Если прежде мои прогулки были, за редкими исключениями, созерцательны, то с появлением Насти они стали приобретать более активный, озорной, я бы даже сказал — наступательный характер. Настя никак не хотела смириться с тем, что наше присутствие останется незамеченным, и всячески его обозначала. Написав о наступательном характере, я вспоминаю с улыбкой, как на одном из приемов она действительно наступала всем на ноги, чем вызвала невероятную панику.

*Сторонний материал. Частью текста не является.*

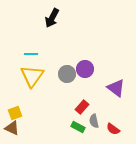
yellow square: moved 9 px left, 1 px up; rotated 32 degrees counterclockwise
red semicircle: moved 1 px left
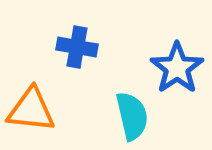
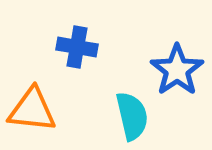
blue star: moved 2 px down
orange triangle: moved 1 px right
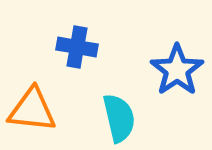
cyan semicircle: moved 13 px left, 2 px down
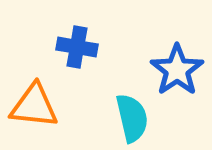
orange triangle: moved 2 px right, 4 px up
cyan semicircle: moved 13 px right
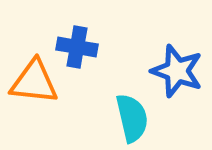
blue star: moved 1 px down; rotated 18 degrees counterclockwise
orange triangle: moved 24 px up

Я вспоминаю наши путешествия с улыбкой и слезами, потому что до сих пор в моих ушах звучит ее шепот, ласково направляющий нас обоих по таинственному пути от бодрствования к засыпанию. Это твой, милый, дар, особенность такая: тебе достаточно лишь прищуриться и напрячься — твой взгляд заставляет все окисляться, заставляет все приходить в негодность. Железо — ржаветь, стекло — оплывать, камень — трескаться. О твоих окислительных возможностях, по счастью, еще никто не знает. Никто. — Она коснулась губами моей шеи. — Мы легко сбегаем по трапу самолета где-нибудь в Нью-Йорке. Огромное желтое такси везет нас к центру города, наплывают первые этажи небоскребов. Прижавшись друг к другу, сидим на заднем сиденьи, почти не занимаем места. Разговорчивый таксист то и дело оборачивается. Чем занимаетесь? Так, пустяки, окислением материалов. Черные губы, алые десны. В Нью-Йорк все по делу, не до экскурсий вроде — верно? — а здесь, между прочим, есть на что посмотреть. Как же, обязательно посмотрим. Ты это умеешь, милый. Никто не обращает внимания на светловолосого немецкого туриста, который, прищурясь, рассматривает статую Свободы. Не проходит и часа, как статуя окисляется до неприличия. Она покрывается неровными зеленовато-бурыми разводами, на гребнях которых кристаллизуется что-то голеобразное. На лицах зевак отблески полицейских и пожарных мигалок. В квакающем английском нью-йоркцев мы улавливаем изумление и даже обиду. Экология. Это слово начинает звучать в первых телерепортажах, ведущихся прямо из-за нашей спины. Нет, это не экология. Оборачиваемся и машем в одну из камер, намекая на истинную причину происшествия. Они ее никогда не узнают, потому что мы не выдвинем никаких требований, Нам ведь ничего и не нужно, кроме головокружения от собственной невидимости.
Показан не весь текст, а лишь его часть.